→ Collected data
=== Begin Enclosure ===

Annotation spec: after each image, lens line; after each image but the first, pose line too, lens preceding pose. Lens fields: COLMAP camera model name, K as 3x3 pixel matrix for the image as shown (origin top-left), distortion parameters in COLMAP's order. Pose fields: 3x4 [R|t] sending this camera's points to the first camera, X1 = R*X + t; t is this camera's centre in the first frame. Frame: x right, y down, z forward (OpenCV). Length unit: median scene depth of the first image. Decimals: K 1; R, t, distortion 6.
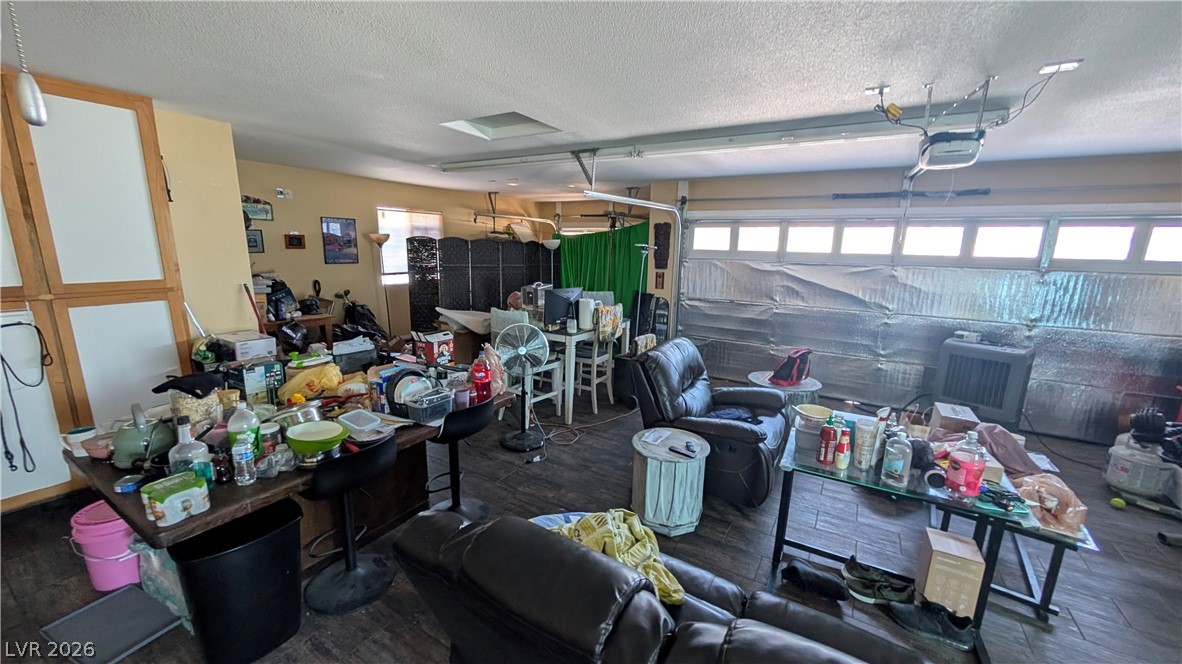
lens RADIAL K [[444.1, 0, 594.0], [0, 444.1, 335.1], [0, 0, 1]] dist [-0.000488, 0.000375]
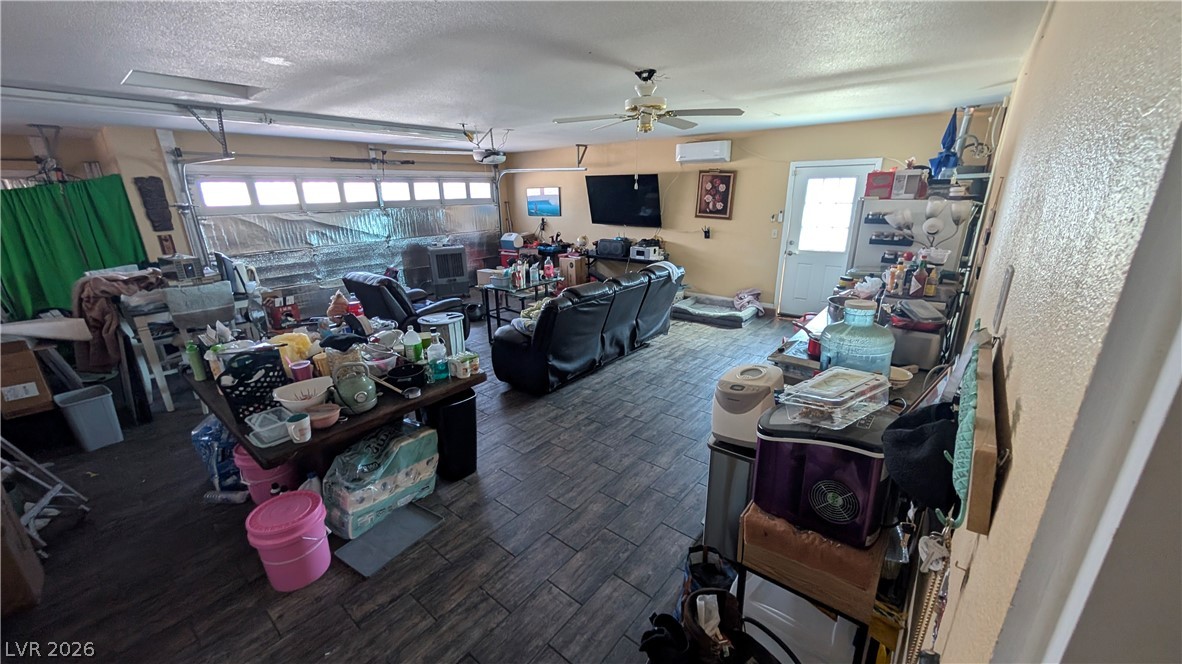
lens RADIAL K [[444.1, 0, 594.0], [0, 444.1, 335.1], [0, 0, 1]] dist [-0.000488, 0.000375]
pose [[0.161525, -0.327454, 0.930959, -0.705034], [0.223913, 0.930904, 0.288585, -0.022826], [-0.961131, 0.161840, 0.223685, 0.013007]]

=== End Enclosure ===

→ Description of the task
Give back the data exactly. Pictures stay out.

→ Reply to the exercise
Annotation spec: after each image, lens line; after each image but the first, pose line too, lens preceding pose. Lens fields: COLMAP camera model name, K as 3x3 pixel matrix for the image as shown (origin top-left), distortion parameters in COLMAP's order. Pose fields: 3x4 [R|t] sending this camera's points to the first camera, X1 = R*X + t; t is this camera's centre in the first frame. Frame: x right, y down, z forward (OpenCV). Length unit: median scene depth of the first image. Decimals: K 1; R, t, distortion 6.
lens RADIAL K [[444.1, 0, 594.0], [0, 444.1, 335.1], [0, 0, 1]] dist [-0.000488, 0.000375]
lens RADIAL K [[444.1, 0, 594.0], [0, 444.1, 335.1], [0, 0, 1]] dist [-0.000488, 0.000375]
pose [[0.161525, -0.327454, 0.930959, -0.705034], [0.223913, 0.930904, 0.288585, -0.022826], [-0.961131, 0.161840, 0.223685, 0.013007]]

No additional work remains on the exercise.